» **Excerpted data**:
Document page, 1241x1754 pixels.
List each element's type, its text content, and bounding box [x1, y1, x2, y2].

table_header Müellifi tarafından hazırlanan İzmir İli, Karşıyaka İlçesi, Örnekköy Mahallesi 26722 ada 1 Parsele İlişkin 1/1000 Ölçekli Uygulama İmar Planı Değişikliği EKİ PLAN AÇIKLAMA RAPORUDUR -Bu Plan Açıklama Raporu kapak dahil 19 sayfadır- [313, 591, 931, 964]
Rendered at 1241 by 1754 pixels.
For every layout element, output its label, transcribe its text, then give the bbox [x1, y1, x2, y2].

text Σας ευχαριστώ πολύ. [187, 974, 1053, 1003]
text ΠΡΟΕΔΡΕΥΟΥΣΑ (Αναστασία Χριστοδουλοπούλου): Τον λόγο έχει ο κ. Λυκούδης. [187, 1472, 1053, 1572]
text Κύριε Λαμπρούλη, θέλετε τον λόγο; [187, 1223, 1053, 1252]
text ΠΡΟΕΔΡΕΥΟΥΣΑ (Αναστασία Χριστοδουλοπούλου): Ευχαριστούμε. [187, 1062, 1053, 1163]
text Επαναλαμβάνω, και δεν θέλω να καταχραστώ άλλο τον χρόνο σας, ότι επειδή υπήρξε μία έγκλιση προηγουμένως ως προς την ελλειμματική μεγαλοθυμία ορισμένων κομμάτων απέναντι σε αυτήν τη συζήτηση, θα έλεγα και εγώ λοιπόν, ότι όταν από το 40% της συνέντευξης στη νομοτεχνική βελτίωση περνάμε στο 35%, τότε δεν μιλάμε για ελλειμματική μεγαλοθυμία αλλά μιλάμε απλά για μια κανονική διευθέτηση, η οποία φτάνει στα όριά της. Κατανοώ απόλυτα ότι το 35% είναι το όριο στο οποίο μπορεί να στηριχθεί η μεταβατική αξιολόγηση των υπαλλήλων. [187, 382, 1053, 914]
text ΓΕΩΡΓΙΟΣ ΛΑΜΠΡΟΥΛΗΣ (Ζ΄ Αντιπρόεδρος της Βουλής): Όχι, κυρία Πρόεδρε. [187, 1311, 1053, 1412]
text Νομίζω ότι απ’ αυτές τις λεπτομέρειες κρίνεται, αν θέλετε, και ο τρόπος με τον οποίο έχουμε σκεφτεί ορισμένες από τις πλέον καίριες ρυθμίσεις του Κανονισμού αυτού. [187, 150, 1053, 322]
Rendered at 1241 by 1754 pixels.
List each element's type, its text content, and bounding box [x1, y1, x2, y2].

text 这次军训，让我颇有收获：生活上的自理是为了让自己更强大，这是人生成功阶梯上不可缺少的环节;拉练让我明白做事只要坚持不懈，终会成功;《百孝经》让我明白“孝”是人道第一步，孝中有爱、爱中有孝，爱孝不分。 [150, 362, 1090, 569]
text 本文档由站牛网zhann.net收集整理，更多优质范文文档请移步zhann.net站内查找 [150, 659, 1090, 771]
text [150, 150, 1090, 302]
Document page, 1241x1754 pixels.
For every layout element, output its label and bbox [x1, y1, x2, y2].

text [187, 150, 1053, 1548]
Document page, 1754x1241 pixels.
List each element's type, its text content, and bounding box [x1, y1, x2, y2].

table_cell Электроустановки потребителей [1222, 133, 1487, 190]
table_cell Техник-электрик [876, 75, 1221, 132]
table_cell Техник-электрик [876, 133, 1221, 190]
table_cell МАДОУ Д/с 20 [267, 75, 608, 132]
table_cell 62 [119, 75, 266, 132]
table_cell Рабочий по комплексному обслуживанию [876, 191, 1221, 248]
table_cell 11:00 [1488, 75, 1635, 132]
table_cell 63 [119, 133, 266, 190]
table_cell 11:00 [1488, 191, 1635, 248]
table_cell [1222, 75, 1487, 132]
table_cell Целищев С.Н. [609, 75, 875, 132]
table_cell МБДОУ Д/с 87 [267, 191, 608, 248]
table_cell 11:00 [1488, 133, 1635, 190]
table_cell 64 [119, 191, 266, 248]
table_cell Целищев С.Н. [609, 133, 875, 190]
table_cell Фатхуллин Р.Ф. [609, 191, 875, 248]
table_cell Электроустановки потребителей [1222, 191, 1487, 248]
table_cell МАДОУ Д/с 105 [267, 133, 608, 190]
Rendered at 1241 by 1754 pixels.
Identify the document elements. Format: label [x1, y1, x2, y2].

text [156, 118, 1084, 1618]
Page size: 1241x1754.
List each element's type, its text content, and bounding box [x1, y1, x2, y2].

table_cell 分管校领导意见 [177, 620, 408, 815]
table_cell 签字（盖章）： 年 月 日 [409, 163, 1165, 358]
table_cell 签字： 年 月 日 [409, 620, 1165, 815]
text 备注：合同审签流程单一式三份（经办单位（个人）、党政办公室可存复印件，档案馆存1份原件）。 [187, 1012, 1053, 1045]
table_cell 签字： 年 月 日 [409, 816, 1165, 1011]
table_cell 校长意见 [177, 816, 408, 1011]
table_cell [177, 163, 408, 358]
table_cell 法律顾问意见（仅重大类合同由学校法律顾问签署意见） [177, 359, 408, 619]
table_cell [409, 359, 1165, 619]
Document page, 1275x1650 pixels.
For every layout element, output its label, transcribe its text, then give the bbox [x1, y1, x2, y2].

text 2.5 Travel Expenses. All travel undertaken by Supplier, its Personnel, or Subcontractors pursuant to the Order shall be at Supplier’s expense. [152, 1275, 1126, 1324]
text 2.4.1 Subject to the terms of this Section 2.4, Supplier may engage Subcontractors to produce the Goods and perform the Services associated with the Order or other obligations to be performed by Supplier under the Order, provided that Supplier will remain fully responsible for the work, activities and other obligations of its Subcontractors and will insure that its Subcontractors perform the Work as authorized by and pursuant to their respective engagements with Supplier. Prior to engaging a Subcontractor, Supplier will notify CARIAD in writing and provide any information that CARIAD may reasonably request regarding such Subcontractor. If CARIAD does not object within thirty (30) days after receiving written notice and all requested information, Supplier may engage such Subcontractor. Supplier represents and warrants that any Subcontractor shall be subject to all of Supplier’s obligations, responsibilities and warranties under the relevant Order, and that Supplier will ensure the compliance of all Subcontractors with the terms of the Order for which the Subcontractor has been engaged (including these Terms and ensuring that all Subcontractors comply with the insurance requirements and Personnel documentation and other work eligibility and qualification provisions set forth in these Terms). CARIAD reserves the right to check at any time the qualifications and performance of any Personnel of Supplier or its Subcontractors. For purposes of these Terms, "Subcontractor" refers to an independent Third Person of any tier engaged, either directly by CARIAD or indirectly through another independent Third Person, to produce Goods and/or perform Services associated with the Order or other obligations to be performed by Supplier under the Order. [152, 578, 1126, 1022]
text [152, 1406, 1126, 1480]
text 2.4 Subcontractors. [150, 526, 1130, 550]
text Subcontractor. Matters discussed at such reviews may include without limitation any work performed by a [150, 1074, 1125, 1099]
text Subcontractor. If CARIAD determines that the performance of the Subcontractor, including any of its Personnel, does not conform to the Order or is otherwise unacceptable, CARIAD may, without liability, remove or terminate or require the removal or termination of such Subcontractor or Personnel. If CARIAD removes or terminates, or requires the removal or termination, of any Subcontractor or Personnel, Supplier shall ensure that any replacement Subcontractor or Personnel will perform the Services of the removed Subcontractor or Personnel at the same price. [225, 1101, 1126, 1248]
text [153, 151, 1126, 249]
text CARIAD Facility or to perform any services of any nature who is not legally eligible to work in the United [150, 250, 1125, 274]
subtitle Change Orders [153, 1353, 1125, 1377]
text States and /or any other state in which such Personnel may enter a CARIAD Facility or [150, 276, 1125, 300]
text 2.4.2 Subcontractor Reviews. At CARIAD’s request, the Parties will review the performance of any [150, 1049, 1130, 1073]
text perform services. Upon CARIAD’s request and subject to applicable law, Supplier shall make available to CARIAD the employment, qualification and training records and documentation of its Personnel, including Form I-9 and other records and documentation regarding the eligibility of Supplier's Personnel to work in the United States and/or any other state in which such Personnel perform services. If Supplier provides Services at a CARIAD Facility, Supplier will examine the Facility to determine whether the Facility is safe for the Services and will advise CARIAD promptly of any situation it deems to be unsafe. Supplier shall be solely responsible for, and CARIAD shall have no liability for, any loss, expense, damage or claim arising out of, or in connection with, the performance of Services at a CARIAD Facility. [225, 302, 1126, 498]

» **Assigned task**: From the entries above, print the lines beginning at the one with "Document page, 1754x1241 pixels." and stopping after the one with "Page size: 1241x1754.", exactly as written and with nothing else.

» **Expected answer**:
Document page, 1754x1241 pixels.
List each element's type, its text content, and bounding box [x1, y1, x2, y2].

table_cell Электроустановки потребителей [1222, 133, 1487, 190]
table_cell Техник-электрик [876, 75, 1221, 132]
table_cell Техник-электрик [876, 133, 1221, 190]
table_cell МАДОУ Д/с 20 [267, 75, 608, 132]
table_cell 62 [119, 75, 266, 132]
table_cell Рабочий по комплексному обслуживанию [876, 191, 1221, 248]
table_cell 11:00 [1488, 75, 1635, 132]
table_cell 63 [119, 133, 266, 190]
table_cell 11:00 [1488, 191, 1635, 248]
table_cell [1222, 75, 1487, 132]
table_cell Целищев С.Н. [609, 75, 875, 132]
table_cell МБДОУ Д/с 87 [267, 191, 608, 248]
table_cell 11:00 [1488, 133, 1635, 190]
table_cell 64 [119, 191, 266, 248]
table_cell Целищев С.Н. [609, 133, 875, 190]
table_cell Фатхуллин Р.Ф. [609, 191, 875, 248]
table_cell Электроустановки потребителей [1222, 191, 1487, 248]
table_cell МАДОУ Д/с 105 [267, 133, 608, 190]
Rendered at 1241 by 1754 pixels.
Identify the document elements. Format: label [x1, y1, x2, y2].

text [156, 118, 1084, 1618]
Page size: 1241x1754.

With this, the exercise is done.